Huberman and Aperjis say this can be prevented by offering a high enough base price. Perhaps.
Such a market has an obvious downside for companies like
Facebook which exploit individuals’
private data for profit. If they have to share their profit with the owners of the data, there is less for themselves. And since Facebook will struggle to achieve the kind of profits per user it needs to justify its valuation, there is clearly trouble afoot.
Of course, Facebook may decide on an obvious way out of this conundrum—to not pay individuals
for their data. But that creates an interesting gap in the market for a social network that does pay a fair share to its users (perhaps using a different model [than] Huberman and Aperjis’).
Is it possible that such a company could take a significant fraction of the market?
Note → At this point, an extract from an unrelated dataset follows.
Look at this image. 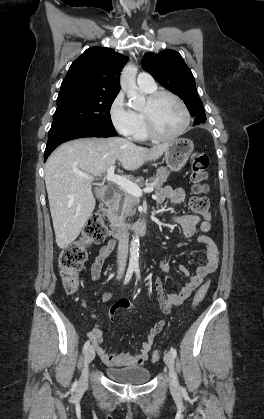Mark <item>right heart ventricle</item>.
<instances>
[{"label":"right heart ventricle","mask_w":264,"mask_h":419,"mask_svg":"<svg viewBox=\"0 0 264 419\" xmlns=\"http://www.w3.org/2000/svg\"><path fill=\"white\" fill-rule=\"evenodd\" d=\"M156 88L154 89H142V92H144L145 94H151L152 92L155 91ZM135 116H136V128L135 131L133 133V137L136 140H140V141H144L149 139V135L147 132V128H146V122H145V118L143 115V111L142 110H136L134 111Z\"/></svg>","instance_id":"e07e8e85"}]
</instances>
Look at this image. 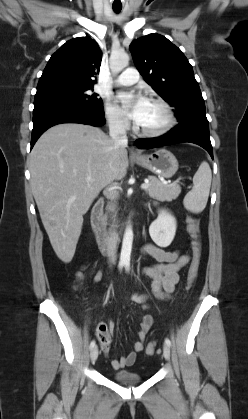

You betcha! Either way, Facebook loses out—it’s only a question of when.
All of these arguments are made inside an assumption: that the value of personal data is best measured in money.
Sound familiar?
To me this is partying like it’s 1999.
That was when Eric S. Raymond published The Magic Cauldron
(http://www.catb.org/~esr/writings/
homesteading/magic-cauldron), in which he visited “the mixed economic context in which most open-source developers actually operate”. In the chapter “The Manufacturing Delusion”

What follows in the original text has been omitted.